**Written request:** Reproduce the data from the line containing "Wrap output in <instances>...</instances>. Mask" down to the line containing "76H85V72L79 71V72H73L70 74V77H69L70", both included, changing "all regions" to "every instance" and leaving everything else as it stands. Give only those lines.

**Data shown:**
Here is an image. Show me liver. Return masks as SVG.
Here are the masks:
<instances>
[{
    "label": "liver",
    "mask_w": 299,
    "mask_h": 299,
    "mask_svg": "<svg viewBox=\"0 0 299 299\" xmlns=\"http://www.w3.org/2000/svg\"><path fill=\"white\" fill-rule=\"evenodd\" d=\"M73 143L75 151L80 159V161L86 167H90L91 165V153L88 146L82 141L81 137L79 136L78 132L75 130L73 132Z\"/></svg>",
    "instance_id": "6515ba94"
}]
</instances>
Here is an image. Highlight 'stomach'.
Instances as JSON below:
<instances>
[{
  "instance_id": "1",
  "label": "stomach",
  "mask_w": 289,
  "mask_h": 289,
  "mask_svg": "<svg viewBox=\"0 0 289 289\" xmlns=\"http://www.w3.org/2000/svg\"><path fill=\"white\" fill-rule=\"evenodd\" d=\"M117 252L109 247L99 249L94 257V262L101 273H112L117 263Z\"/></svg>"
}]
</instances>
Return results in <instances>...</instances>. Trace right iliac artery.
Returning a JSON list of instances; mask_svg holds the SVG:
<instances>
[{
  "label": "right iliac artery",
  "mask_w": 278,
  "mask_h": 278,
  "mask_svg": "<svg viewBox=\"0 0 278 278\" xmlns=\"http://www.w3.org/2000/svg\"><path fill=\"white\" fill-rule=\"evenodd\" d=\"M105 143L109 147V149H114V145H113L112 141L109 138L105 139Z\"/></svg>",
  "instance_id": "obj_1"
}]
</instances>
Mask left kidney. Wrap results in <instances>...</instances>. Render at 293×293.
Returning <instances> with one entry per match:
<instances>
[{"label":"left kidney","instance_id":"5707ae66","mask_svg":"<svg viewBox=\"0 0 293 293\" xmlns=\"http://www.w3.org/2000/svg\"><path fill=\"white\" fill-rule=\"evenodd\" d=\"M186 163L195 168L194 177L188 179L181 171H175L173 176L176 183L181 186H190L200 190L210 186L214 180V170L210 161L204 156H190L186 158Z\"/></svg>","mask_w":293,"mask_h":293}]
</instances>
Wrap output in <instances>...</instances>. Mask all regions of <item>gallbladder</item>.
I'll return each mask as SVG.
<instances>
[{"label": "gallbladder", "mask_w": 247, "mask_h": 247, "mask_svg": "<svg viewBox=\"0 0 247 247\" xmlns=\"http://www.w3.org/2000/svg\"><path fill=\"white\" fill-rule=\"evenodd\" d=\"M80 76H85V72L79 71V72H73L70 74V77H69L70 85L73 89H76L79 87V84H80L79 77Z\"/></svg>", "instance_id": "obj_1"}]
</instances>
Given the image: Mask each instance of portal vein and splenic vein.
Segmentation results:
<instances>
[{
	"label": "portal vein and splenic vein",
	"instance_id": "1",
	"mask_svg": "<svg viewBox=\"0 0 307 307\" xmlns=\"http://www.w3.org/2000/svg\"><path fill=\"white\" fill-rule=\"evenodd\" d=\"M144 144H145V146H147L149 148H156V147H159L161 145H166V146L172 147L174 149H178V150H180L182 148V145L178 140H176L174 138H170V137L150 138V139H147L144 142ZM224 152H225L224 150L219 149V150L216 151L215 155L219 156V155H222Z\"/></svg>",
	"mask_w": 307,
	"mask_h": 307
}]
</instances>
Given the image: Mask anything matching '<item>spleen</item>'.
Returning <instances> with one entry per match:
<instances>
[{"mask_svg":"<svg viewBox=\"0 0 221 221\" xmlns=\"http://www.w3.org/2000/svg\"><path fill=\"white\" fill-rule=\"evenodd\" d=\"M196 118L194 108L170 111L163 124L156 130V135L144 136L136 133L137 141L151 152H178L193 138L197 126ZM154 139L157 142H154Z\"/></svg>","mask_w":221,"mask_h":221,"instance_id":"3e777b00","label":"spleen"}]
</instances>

==

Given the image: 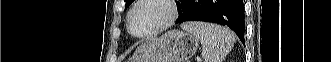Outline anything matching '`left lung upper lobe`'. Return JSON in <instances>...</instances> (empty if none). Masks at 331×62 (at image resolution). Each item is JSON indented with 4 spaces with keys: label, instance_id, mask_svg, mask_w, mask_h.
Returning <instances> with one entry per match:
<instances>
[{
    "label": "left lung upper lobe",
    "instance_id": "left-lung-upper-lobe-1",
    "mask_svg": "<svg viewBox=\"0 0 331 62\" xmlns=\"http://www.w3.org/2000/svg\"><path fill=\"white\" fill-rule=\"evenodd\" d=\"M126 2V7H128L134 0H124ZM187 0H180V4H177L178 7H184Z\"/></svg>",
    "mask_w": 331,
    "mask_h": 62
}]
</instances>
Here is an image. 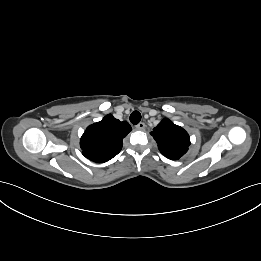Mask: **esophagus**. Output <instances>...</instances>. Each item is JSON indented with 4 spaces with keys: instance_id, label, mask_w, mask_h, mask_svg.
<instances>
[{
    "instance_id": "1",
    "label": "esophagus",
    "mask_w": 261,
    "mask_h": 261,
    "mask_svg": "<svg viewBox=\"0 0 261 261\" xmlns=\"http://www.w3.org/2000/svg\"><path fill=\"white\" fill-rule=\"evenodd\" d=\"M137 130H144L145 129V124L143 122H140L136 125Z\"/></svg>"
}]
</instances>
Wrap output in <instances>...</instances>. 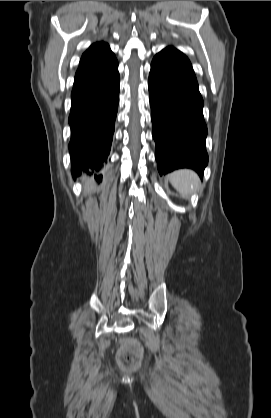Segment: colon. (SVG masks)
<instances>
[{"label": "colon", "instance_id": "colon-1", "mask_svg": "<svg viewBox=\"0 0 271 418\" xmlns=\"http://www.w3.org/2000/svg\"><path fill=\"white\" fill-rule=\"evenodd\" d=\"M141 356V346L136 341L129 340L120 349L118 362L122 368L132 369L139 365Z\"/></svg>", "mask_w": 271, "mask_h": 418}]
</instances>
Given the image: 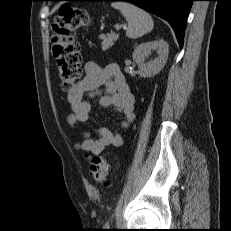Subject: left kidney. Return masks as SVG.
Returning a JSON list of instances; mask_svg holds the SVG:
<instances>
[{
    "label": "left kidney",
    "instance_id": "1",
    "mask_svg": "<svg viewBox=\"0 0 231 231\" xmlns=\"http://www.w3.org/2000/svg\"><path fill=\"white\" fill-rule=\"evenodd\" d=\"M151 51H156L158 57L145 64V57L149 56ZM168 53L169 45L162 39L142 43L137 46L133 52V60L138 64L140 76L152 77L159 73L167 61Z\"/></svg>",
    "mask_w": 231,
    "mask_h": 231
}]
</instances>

...

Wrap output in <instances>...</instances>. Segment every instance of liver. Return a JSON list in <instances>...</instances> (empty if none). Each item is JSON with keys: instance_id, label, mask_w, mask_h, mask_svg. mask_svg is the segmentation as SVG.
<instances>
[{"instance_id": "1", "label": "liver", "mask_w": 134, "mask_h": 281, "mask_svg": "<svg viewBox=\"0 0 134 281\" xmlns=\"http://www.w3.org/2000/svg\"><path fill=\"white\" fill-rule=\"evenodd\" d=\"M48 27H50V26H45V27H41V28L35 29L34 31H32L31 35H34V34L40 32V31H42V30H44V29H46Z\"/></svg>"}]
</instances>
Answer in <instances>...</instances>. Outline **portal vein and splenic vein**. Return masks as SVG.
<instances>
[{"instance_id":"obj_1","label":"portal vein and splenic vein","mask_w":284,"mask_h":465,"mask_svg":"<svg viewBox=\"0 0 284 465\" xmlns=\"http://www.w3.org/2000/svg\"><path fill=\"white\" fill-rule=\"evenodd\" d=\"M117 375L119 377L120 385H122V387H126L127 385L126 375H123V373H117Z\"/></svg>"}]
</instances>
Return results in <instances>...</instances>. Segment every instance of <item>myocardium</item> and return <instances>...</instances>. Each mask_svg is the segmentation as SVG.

**Solution to the problem:**
Wrap output in <instances>...</instances>. Mask every instance of <item>gallbladder</item>.
I'll return each mask as SVG.
<instances>
[{"label": "gallbladder", "mask_w": 247, "mask_h": 247, "mask_svg": "<svg viewBox=\"0 0 247 247\" xmlns=\"http://www.w3.org/2000/svg\"><path fill=\"white\" fill-rule=\"evenodd\" d=\"M80 76H85V72L79 71V72H73L70 74V77H69L70 85L73 89H76L79 87V84H80L79 77Z\"/></svg>", "instance_id": "obj_1"}]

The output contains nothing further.